Event Date: September 29, 2017 10:0
Ultra-Low-Power Wireless Communication Using IR-UWB
The connection of our daily life’s objects to the cloud according to the Internet-of- Things (IoT) vision is about to revolutionize the way to live. To enable this revolution, a massive deployment of sensor nodes is required with predictions announcing up to trillions of these nodes. Such a massive deployment is not environmentally and economically sustainable with current technologies. Some of the pitfalls lay in the wireless communications of IoT nodes whose power consumption needs to be optimized in order to enable operation on ambient energy harvesting without compromising the connectivity. Recent wireless solutions usually tackle the energy problem with low-duty cycled radios taking advantage of the ultra-low requirement on speed by the sensing application. However, key applications using audio/vision sensing or requiring low latency call for high data rates. Impulse-Radio Ultra-Wideband (IR-UWB) is considered as a promising solution for high data-rate, short range and low-power solution due to the duty-cycled nature of the signal as well as the potential for low-complexity and low-power transmitter (TX) architectures. These characteristics have been the driving force behind the development of the IEEE 802.15.4a standard covering data rates from 0.11 to 27.24Mbps. A mostly-digital UWB transmitter System-on-Chip (SoC) which was designed for ultra-low voltage in 28nm FDSOI CMOS compliant with the IEEE 802.15.4a standard.

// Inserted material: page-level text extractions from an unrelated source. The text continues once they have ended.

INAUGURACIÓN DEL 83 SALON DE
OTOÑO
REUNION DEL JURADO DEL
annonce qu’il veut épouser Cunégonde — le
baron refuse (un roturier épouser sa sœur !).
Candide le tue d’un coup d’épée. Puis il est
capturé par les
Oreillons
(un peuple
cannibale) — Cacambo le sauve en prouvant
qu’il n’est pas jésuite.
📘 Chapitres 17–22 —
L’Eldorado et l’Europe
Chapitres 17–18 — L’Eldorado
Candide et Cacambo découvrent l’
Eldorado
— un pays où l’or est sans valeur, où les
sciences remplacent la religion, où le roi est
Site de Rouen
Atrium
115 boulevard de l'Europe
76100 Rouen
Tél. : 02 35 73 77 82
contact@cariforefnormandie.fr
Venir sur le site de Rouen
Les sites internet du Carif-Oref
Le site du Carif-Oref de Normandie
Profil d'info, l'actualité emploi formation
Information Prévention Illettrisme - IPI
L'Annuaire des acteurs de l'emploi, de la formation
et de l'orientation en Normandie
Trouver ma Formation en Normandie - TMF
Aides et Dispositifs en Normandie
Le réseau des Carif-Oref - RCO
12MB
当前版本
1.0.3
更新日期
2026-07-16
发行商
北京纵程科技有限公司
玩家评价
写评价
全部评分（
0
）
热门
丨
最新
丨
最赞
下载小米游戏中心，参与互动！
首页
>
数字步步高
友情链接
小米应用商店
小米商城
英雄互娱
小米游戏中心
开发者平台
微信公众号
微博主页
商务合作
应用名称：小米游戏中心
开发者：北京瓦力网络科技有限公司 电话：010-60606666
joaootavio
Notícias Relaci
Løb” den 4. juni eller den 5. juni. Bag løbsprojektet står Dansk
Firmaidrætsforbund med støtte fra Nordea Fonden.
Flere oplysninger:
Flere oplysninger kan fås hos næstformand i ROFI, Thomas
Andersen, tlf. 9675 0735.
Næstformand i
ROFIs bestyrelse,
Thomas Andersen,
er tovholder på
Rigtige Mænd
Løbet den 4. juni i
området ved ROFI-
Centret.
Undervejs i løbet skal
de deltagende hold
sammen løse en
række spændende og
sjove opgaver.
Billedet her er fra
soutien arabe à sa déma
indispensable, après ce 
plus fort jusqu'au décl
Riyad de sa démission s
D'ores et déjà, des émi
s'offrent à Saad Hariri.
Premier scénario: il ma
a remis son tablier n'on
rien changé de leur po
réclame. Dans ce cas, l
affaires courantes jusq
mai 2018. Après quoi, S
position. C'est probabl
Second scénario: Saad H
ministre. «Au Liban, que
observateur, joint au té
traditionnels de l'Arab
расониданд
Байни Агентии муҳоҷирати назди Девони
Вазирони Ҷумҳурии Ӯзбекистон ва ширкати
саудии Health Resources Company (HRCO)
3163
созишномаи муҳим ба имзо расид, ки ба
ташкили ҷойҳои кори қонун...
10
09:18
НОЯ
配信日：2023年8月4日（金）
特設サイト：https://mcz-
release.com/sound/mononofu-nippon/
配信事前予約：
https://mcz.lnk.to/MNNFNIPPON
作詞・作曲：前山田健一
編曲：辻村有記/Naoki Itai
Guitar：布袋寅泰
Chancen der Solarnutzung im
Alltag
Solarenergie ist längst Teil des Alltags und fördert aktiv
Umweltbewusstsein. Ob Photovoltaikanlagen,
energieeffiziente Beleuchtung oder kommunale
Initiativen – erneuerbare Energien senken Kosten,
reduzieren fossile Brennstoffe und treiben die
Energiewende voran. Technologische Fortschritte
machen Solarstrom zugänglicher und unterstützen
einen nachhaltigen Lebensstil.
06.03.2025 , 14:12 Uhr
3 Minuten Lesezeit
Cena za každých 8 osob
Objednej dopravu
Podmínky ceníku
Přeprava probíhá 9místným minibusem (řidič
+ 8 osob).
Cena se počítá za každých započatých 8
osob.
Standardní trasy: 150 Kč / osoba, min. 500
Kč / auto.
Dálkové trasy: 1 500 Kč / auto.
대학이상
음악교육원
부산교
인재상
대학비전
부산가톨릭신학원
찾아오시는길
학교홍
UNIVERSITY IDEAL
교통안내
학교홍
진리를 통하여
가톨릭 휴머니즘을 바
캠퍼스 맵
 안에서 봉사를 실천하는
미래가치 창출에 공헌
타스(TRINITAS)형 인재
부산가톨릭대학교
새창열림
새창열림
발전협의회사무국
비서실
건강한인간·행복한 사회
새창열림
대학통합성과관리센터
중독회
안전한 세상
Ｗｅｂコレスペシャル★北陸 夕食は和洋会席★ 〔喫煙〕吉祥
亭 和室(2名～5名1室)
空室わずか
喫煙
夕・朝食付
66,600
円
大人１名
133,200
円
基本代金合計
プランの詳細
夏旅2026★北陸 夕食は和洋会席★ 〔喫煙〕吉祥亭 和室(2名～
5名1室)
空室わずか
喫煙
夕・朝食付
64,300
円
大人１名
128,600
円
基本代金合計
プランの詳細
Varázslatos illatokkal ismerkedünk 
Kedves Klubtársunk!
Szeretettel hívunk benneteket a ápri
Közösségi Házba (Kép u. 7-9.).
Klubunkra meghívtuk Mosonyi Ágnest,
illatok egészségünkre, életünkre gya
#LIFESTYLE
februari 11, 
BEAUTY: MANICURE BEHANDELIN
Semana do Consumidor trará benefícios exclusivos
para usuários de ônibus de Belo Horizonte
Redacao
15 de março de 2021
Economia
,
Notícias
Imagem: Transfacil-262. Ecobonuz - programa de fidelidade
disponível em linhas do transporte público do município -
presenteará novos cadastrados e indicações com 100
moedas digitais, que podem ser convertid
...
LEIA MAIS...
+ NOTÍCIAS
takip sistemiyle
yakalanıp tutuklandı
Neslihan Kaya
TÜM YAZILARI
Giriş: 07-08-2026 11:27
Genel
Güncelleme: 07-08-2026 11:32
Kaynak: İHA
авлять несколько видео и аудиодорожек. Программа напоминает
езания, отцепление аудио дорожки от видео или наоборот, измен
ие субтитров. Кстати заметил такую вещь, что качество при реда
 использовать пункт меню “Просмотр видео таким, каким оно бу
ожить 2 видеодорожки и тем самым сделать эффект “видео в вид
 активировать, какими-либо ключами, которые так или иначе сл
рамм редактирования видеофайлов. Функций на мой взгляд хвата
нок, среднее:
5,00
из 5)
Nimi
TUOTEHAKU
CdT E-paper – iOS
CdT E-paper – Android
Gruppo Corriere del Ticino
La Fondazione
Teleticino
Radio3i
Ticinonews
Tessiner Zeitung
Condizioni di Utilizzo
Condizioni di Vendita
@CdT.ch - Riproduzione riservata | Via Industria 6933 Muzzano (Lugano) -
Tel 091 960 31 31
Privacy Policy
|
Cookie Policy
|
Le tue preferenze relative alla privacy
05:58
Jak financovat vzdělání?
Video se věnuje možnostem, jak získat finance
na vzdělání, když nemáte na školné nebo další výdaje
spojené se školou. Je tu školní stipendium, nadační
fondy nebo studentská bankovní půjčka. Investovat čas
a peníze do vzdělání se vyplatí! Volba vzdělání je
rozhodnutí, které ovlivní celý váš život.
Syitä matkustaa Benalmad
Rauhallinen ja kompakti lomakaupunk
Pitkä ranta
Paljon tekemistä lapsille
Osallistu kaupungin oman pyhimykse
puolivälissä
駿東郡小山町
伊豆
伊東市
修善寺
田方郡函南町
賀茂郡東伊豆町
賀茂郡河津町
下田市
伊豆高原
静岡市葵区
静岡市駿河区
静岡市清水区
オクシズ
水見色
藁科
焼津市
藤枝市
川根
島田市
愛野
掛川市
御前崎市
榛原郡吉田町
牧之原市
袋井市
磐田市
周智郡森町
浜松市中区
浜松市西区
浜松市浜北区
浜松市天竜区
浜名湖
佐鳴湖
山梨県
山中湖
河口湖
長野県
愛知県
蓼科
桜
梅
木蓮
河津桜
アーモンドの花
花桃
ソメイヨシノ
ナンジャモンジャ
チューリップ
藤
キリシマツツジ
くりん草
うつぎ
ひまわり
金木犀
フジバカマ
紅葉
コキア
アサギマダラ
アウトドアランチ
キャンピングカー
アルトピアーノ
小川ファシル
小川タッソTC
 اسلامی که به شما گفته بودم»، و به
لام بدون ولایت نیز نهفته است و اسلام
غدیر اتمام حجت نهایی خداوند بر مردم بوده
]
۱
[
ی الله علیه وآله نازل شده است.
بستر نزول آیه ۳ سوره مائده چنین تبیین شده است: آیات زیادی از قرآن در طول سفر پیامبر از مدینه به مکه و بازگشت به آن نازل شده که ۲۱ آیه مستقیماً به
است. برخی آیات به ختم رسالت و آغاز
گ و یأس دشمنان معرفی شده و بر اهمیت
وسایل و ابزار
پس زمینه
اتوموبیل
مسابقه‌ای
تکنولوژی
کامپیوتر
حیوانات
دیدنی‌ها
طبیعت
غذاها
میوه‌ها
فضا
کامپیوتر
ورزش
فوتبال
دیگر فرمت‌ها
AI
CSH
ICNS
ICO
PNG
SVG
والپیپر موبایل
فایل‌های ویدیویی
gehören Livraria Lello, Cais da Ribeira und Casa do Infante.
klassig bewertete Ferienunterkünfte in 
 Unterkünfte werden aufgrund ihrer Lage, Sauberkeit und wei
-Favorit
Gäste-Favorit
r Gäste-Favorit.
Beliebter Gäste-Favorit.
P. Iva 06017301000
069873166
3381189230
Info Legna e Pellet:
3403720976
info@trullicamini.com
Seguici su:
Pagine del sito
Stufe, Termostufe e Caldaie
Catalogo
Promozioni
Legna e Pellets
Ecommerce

Another connectivity challenge comes from the massive deployment of IoT nodes. To avoid the congestion of the RF spectrum, cognitive communications based on software- defined reconfigurable radio (SDR) architectures covering bands up to 6 GHz are needed for agile wireless communications. On the receiver (RX) side, these radios impose though requirement on the low-noise amplifier (LNA) over a wide frequency range. Reducing the supply voltage pushes devices from strong inversion to moderate inversion and that forward back biasing can be used to mitigate this trend and increase the design space. The impact of technology scaling on important RF figures of merit to highlight the ability of advanced 28nm FDSOI CMOS to trade speed for power. Then illustrate this ability at circuit level by looking at the optimum sizing of a noise cancelling ultra-low-voltage wideband LNA targeting the hot topic of SDR.
This talk will introduce the IR-UWB, SDR technology with use cases for IoT. The characteristics of the communication with potential for IR-UWB and SDRs will be explored.